Qual se vê, isto é perfeitamente rudimentar e digno daquelle ‘sabido’ conselheiro Accacio… Mas a Força e Luz não o entende, ou não quer entender assim. Dahi essa balburdia na tomada dos bondes, em certas horas nos pontos centrais da […] difficuldade com que se lucta para obter-se um transporte commodo. Dahi os atropellos, a confusão, os vexames, os protestos e até os conflictos que occasionam essa inexplicavel, essa absurda anomalia.

E dahi, sobretudo, essa instituição, curiosa mas deploravel pelos perigos a que expõe o publico, dos ‘pingentes’, – isto é: dos cidadãos corajosos que viajam nos estribos dos carros, à falta de logares nos mesmos.

Passou, portanto, a época em que andar de bonde era um prazer, um fino e espiritual prazer. Porque hoje mudou-se esse interessante aspecto das coisas. Já não se póde ler, nem fumar, nem conversar, nem ‘flirtar’ nos bondes. Só o martyrio para conseguir-se uma vaga no estribo ensombra o pensamento mais luminoso, mais claro, mais cheio de sol da alegria.

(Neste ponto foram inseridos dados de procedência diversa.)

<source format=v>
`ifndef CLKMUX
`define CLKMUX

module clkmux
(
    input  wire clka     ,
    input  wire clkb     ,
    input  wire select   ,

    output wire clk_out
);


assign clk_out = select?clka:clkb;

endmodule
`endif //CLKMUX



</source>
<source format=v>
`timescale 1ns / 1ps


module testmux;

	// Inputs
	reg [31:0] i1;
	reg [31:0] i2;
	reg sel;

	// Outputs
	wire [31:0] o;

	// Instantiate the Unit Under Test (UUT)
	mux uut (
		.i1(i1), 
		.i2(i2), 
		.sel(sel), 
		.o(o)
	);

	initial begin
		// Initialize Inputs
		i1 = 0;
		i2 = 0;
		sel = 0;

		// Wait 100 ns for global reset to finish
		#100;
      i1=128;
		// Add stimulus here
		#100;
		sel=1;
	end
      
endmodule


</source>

A Força e Luz bem poderia fazer uma pequena despeza, comprando bondes e mais bondes, que de bondes – e não tanto de augmento no preço das passagens – precisa o porto-alegrense a quem o Destino não presenteou um automovel…”

Autoria desconhecida.

Novidades, Ed0004, 29/05/1923, s/p. Hemeroteca Digital da Biblioteca Nacional.
Novidades, Ed0004, 29/05/1923, s/p. Hemeroteca Digital da Biblioteca Nacional.

Referências:

[1] Novidades, Ed0004, 29/05/1923, s/p. Hemeroteca Digital da Biblioteca Nacional. A grafia original foi mantida.